Weil er Verständnis für die Impfgegner zeigt, ist Salvini mit seiner „rechten Hand“, Industrieminister Giancarlo Giorgetti, in Konflikt geraten. Giorgetti gilt als treuer Befürworter des harten Kurses der Regierung Draghi im Kampf gegen das Coronavirus. Salvini hofft, mit seiner „weicheren Linie“ in Sachen Corona-Restriktionen die Stimmen der Impfskeptiker bei den Kommunalwahlen zu gewinnen.

Die Spannungen in der Lega wirken sich negativ auf die Umfragewerte aus. Salvini wird mit immer stärkerer Konkurrenz aus dem rechten Lager konfrontiert. Die Rechtspopulistin Giorgia Meloni, Chefin der einzigen Oppositionspartei im italienischen Parlament, Fratelli d'Italia (Brüder Italiens), gewinnt mit ihren harten Slogans gegen die Regierung und die 3G-Regel zunehmend an Popularität. Laut Umfragen könnte sie zur stärksten Einzelpartei in Italien vor der Lega avancieren. Derzeit liegt Salvinis Partei noch bei knapp 20 Prozent Zustimmung.

Vorbei sind die Zeiten, in denen Salvini über 30 Prozent der Stimmen eroberte und die politische Szene dominierte.

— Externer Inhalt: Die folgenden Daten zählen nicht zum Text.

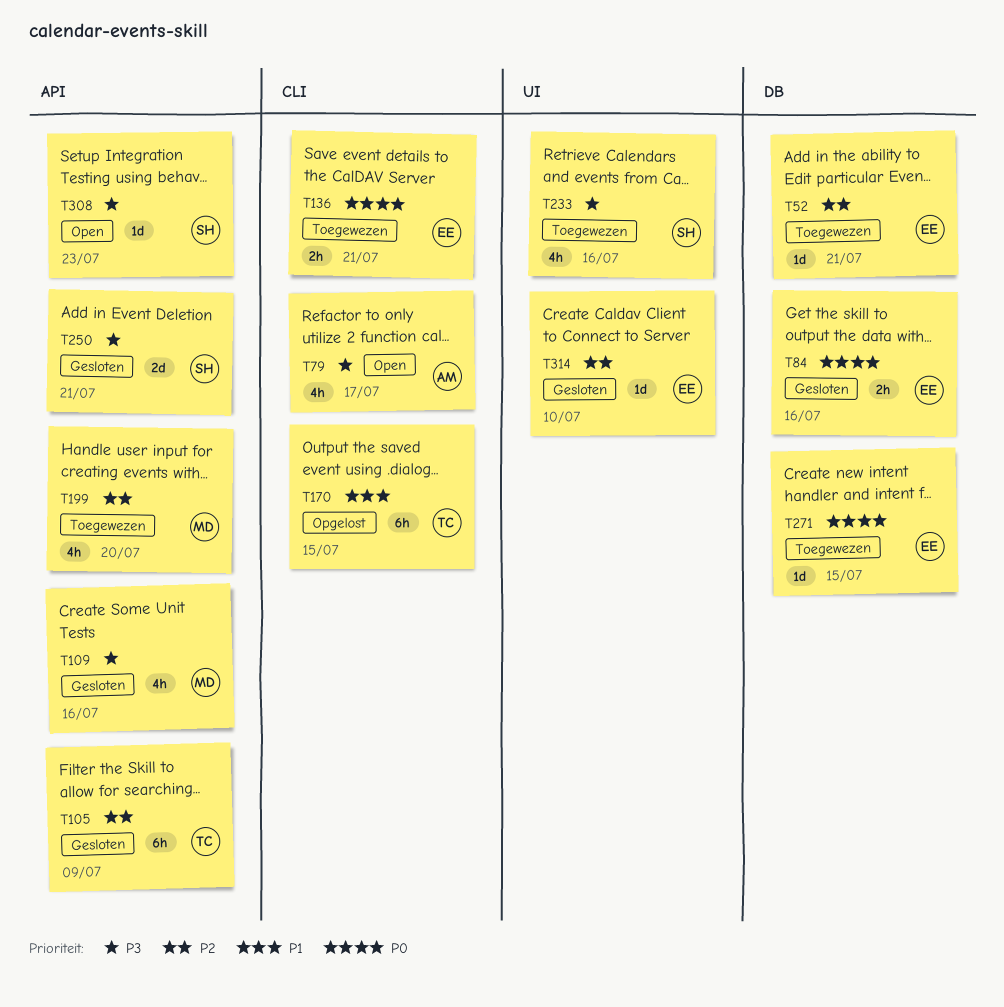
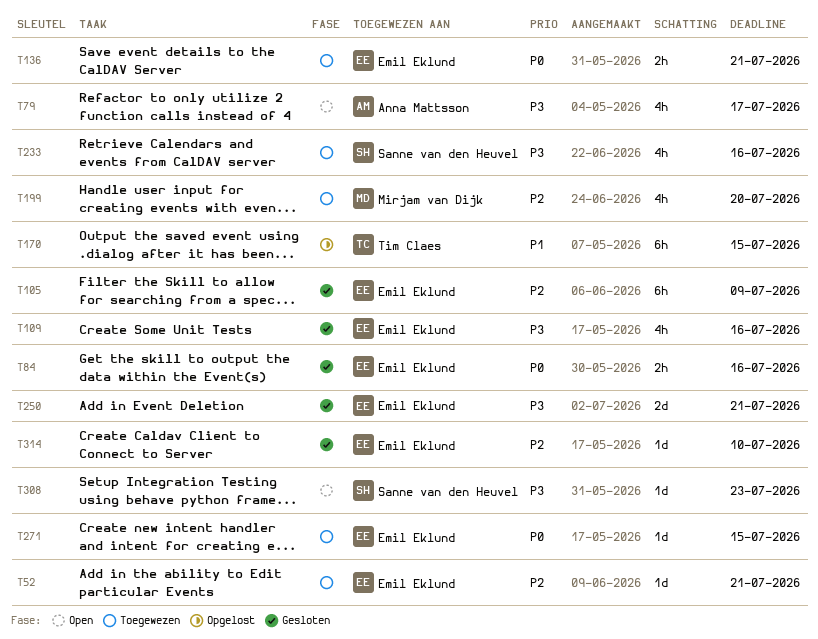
T105, owner: Tim Claes -> Emil Eklund
T109, owner: Mirjam van Dijk -> Emil Eklund
T250, owner: Sanne van den Heuvel -> Emil Eklund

Seitdem er im Februar der Regierung von Premier Mario Draghi beigetreten ist, fühlt sich Salvini in der Mehrparteien-Koalition mit Sozialdemokraten und der linkspopulistischen Fünf-Sterne-Bewegung unbehaglich. Immer wieder gibt es Reibereien mit den Koalitionspartnern, während die Konkurrenz Melonis im Rechtslager zunimmt. In dieser schwierigen Situation fiebert Salvini den Kommunalwahlen am Sonntag und Montag entgegen. Sie gelten auch für ihn als Stimmungstest.